In the latest of the series of its increasing militant activities, the TTP militants on Sunday seized a Counter Terrorism Department (CTD) police station in Bannu district in Khyber Pakhtunkhwa. According to a report from Dawn, 25 TTP militants were arrested and being interrogated at the police station. They overpowered the interrogators. Now, the police offers are held at gunpoint, its viral video is out on social media and TTP militants are demanding a safe passage to Afghanistan.

Last month, the TTP militants killed six Pakistani police personnel in an ambush attack in Khyber Pakhtunkhwa. The militant outfit was also behind an IED attack on a Pakistani police vehicle in Swat, killing two police personnel and a former peace committee head, who was on the TTP hit list.
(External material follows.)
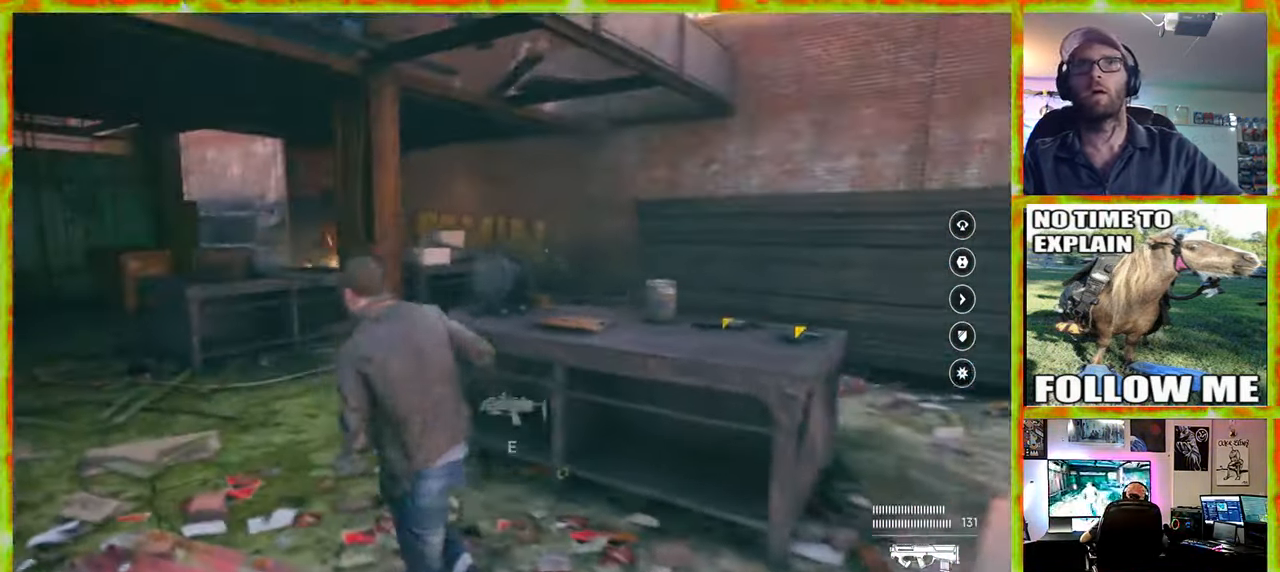
{"keys": ["w"], "mouse": [], "events": [[117, "a", "down"], [300, "a", "up"]]}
BURDEN ON AN ALREADY DERAILED COUNTRY

Pakistan is in big financial trouble. The external debt of $130 billion in 2021 (the World Bank) has literally made it a bankrupt nation surviving on commercial loans to repay its annual payments of dues with interests. Its forex reserve, at $6.7 billion, has fallen to its lowest in four years. It is pleading with the IMF, China and Saudi Arabia for further loans.

If the TTP substantially raises its scale of militant attacks in the days ahead, it add to the challenges of the country’s ruling establishment. It has to continue its anti-TTP operations in the areas considered to be the TTP’s stronghold as well as will divert significant resources and funds to counter the TTP’s unpredictable militant attacks across the country.

According to a report from Pakistan’s Interior Ministry, the country saw 434 militant attacks on the security forces in the first half of 2022, killing 323 security forces personnel. At 247, most of them were reported in Khyber Pakhtunkhwa.

The number of such attacks is expected to go up with the TTP’s fresh warning.